After watching many of episodes of ‘Til Debt Do Us Part by Gail Vaz-Oxlade (I love her so much), I started thinking about how it is so important, as a couple, to work together towards your common financial goals.

Money problems is the number one reason couples break up. Money, whether we like it or not, is symbolic for our values. We spent our money on things or experiences that we value. When one person in the relationship is spending like crazy on shoes, clothes, material items and the other person is busy saving up for the future, this is essentially where the values can clash.

When values clash, individuals within the relationship clash.  It makes for some very stressful situations and arguments.  It’s so easy to just want ‘out’ of the relationship to start off fresh and with a clean slate, just like it might be easy to want ‘out’ with the debt by filing for bankruptcy.

However, it’s not always about taking the easy road.  Bankruptcy has serious stigma associated with it, and for good reason. Filing for bankruptcy should be the absolute last resort. The bankruptcy scar will remain on your credit report for 10 years. It’s life changing and ranks up there along with death of a loved one, serious illness, changing jobs etc. as one of the most stressful events in our lives.

I think when you’re in the amount of consumer debt like the couples in the Til Debt Do Us Part show, it’s hard to realize how much debt you’re actually in, and how much paying the minimum payment will cost you in the future.

Serious change needs to occur as a couple to avoid continuing down the path to more debt.

Communicate.

bad relationship Pictures, Images and Photos

I know this can’t be stressed enough, but it’s so important to communicate.  To set a time to talk (so both of you can concentrate), talking while watching television doesn’t count.  I think grabbing a pen and paper will help so that how much you owe and how much you need to pay to get out of debt can be written down.  It’s very important here to work as a team.  Communicate what each of you is willing to do, and what each of you is willing to sacrifice.  I think it’s very important here to move forward and not focus on “well, you spent all that money on that boys trip last year!”  or  “you spent so much money buying that iPad last month”.  What’s done is done and the only way you as a couple can go, is forward.

Talk to the Creditors.

One way to try and reduce the debt you already owe is to slow down the interest and accumulation of that debt.  Many creditors are willing to negotiate with you and you can consolidate the debt you have to a lower interest rate.  So instead of paying 19.99%, many creditors are willing to decrease it down to something like 9%.

Use Cash Only & Budget.

One of the great ways that Gail seems to teach couples how to work as a team, is to set out a budget (well, she sets the couples’ budget on the show).  For example $300 for groceries for the month, and $10 for entertainment.  She suggests that they use cash jars.  I like the concept of this because you can see the money and you can see how much money you have left (very finite, easily manageable amount).  I think that if I were to use cash and put it all in my wallet, it wouldn’t have the same effect because I’d be losing track of the money in my wallet much more easily.

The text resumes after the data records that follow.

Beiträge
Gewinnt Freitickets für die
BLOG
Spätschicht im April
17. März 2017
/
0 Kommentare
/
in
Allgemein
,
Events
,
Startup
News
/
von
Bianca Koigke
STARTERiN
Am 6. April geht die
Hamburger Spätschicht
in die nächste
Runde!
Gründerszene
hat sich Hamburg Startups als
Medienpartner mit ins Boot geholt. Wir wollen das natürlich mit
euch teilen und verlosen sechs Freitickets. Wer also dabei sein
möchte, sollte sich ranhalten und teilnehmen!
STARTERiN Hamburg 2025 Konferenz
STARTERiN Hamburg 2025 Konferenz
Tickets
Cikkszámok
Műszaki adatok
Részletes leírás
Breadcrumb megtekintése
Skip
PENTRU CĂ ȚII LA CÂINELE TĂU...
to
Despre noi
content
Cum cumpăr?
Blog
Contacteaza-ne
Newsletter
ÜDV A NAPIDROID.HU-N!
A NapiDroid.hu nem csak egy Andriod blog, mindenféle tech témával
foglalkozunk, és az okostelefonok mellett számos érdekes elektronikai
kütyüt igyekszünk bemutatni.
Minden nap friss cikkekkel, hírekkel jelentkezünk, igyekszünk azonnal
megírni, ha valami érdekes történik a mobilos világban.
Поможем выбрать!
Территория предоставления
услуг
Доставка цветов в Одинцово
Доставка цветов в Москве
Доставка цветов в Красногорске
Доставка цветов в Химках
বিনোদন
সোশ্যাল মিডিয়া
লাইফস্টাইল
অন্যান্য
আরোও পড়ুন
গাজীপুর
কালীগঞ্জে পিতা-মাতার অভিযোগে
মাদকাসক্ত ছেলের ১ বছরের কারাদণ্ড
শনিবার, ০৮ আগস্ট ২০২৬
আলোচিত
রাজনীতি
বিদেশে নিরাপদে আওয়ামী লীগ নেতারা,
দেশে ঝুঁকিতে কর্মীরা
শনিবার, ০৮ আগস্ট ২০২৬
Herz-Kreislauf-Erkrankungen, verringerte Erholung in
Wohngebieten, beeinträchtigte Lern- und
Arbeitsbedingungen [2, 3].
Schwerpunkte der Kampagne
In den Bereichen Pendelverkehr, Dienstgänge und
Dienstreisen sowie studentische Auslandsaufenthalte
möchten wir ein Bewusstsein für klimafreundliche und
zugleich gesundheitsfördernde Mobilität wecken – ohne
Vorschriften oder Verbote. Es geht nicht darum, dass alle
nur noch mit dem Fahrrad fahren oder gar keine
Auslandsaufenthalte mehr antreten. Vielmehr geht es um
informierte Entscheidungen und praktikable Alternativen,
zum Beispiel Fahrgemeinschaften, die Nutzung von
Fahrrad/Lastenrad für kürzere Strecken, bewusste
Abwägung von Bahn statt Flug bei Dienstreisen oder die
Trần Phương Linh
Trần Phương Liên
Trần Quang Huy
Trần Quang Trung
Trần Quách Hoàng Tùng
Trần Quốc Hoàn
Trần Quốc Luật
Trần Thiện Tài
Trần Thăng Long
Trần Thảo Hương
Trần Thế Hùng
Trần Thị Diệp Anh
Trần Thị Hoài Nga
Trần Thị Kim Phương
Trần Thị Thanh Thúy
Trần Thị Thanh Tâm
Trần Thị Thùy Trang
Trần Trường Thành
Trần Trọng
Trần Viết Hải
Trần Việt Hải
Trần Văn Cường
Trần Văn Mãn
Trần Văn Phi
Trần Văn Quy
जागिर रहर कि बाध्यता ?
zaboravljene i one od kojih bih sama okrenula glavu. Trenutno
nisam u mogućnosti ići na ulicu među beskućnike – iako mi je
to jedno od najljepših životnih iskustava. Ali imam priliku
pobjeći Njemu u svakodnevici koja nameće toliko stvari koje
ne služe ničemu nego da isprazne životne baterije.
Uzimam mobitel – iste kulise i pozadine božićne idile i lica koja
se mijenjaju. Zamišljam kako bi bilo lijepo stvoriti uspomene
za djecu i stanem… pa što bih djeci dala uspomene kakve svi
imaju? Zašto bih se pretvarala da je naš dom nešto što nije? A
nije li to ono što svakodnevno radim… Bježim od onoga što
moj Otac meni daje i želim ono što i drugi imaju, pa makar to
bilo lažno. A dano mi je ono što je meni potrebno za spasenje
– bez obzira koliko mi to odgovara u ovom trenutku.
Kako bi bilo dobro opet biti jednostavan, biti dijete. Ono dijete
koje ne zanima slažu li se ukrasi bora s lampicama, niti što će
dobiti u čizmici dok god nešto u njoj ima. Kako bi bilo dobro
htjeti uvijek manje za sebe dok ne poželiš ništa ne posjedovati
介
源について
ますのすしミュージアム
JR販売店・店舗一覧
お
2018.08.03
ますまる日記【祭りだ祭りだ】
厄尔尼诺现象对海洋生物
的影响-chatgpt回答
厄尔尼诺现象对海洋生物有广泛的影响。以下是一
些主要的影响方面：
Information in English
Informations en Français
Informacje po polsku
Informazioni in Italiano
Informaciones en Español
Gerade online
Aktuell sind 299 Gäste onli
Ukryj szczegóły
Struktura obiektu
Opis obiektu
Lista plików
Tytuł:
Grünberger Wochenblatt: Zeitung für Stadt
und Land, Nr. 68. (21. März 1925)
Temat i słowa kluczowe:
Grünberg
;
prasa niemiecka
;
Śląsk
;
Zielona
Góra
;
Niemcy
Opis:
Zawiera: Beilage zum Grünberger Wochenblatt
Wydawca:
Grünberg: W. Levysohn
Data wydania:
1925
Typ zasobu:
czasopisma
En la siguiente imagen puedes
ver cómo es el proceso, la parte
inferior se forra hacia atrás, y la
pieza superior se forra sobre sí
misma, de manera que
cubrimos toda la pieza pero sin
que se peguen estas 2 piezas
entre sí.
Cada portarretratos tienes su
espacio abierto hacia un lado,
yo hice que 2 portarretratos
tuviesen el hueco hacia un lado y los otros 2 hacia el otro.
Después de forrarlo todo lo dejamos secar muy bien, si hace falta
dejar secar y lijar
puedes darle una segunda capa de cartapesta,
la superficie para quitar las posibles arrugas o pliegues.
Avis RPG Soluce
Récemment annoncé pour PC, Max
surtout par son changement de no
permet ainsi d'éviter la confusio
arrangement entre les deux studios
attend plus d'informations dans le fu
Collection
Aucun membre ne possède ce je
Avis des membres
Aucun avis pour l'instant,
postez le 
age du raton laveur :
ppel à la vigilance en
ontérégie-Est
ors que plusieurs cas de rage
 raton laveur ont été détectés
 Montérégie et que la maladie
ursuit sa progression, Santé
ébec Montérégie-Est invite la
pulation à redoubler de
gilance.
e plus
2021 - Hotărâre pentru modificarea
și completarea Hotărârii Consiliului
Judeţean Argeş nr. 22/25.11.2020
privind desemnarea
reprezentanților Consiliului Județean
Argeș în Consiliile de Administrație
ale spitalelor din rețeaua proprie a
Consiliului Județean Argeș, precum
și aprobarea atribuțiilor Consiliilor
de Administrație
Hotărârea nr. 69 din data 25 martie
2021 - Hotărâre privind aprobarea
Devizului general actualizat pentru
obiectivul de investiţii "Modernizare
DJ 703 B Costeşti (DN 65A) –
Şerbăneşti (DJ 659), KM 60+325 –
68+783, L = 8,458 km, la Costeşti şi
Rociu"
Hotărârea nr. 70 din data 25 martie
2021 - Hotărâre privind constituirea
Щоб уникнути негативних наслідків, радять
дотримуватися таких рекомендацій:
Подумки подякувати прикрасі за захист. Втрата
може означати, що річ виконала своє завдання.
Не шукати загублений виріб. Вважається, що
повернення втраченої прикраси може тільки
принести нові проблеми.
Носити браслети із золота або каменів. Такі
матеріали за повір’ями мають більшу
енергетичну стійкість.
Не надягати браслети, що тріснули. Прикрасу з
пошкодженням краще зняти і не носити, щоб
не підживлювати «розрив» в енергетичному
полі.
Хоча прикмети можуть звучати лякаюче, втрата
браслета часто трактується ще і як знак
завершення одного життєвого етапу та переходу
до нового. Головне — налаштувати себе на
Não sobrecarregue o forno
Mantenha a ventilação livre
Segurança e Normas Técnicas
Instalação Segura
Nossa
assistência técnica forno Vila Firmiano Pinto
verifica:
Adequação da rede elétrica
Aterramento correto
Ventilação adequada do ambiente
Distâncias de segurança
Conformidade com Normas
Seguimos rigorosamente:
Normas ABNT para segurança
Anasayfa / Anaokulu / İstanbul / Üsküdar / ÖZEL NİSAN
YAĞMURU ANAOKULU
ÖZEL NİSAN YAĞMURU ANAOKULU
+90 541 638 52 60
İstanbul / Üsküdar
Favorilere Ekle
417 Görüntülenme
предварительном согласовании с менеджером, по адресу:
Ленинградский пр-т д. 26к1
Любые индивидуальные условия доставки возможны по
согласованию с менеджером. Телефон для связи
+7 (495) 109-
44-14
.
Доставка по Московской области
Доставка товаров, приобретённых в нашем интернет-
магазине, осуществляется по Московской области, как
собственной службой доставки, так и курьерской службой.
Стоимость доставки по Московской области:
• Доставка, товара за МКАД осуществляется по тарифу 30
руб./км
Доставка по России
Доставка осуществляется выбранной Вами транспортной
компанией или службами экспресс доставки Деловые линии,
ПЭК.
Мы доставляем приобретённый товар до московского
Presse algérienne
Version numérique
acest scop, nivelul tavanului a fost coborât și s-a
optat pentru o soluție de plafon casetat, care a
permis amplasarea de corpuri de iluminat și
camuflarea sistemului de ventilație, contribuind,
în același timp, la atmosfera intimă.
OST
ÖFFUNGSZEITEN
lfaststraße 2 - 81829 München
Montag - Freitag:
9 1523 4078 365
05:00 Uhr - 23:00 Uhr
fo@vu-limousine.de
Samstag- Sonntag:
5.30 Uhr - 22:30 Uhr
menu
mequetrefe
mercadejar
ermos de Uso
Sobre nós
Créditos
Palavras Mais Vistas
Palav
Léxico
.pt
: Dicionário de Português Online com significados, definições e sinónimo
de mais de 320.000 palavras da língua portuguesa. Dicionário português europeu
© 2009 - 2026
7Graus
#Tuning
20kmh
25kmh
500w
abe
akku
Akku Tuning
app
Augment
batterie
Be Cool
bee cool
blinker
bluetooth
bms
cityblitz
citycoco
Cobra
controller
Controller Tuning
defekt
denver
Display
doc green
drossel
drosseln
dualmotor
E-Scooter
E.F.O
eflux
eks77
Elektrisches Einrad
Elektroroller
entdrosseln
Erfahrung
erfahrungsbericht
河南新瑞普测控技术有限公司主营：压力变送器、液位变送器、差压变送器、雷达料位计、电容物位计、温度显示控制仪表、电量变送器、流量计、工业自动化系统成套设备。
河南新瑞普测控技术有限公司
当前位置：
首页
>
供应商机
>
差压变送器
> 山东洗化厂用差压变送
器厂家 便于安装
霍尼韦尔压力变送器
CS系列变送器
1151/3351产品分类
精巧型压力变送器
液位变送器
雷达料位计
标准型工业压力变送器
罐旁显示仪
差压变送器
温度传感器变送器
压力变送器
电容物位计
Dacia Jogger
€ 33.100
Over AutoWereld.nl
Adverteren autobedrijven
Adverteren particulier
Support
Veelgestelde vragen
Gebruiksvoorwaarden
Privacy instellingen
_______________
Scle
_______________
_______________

Hustle it up with some Side Income.

There are many different ways people can make money on top of their 9-5 jobs.  This is where your entrepreneurial spirit can come alive 🙂  Keeping busy will also keep you from spending money (at least for me, that’s the case).

Get Professional Help.

Debt as a couple doesn’t have to be dealt with alone.  There are lots of credit counseling agencies (many of them not for profit and run by the government) who can be of great service.  Oftentimes professional help can be the “mediator” between you and your partner.  Sometimes things can get really heated when you’re talking about money, values, and what you’re willing to give up in terms of lifestyle.  It can be hard to be objective because you’re right in the middle of it, so someone who is looking in from the outside can help.

Although I haven’t been in consumer debt … we do have a large mortgage.  I for one know that it can be difficult to talk with your significant other about setting goals together for the future, especially if the other person doesn’t seem to want to talk about it, or if they have different values (e.g. for me, he doesn’t want to pay down the mortgage ASAP like I do).

Readers, are there any other suggestions you might have in terms of how to tackle your debt as a couple?  Any tips on how to communicate with the significant other with these issues?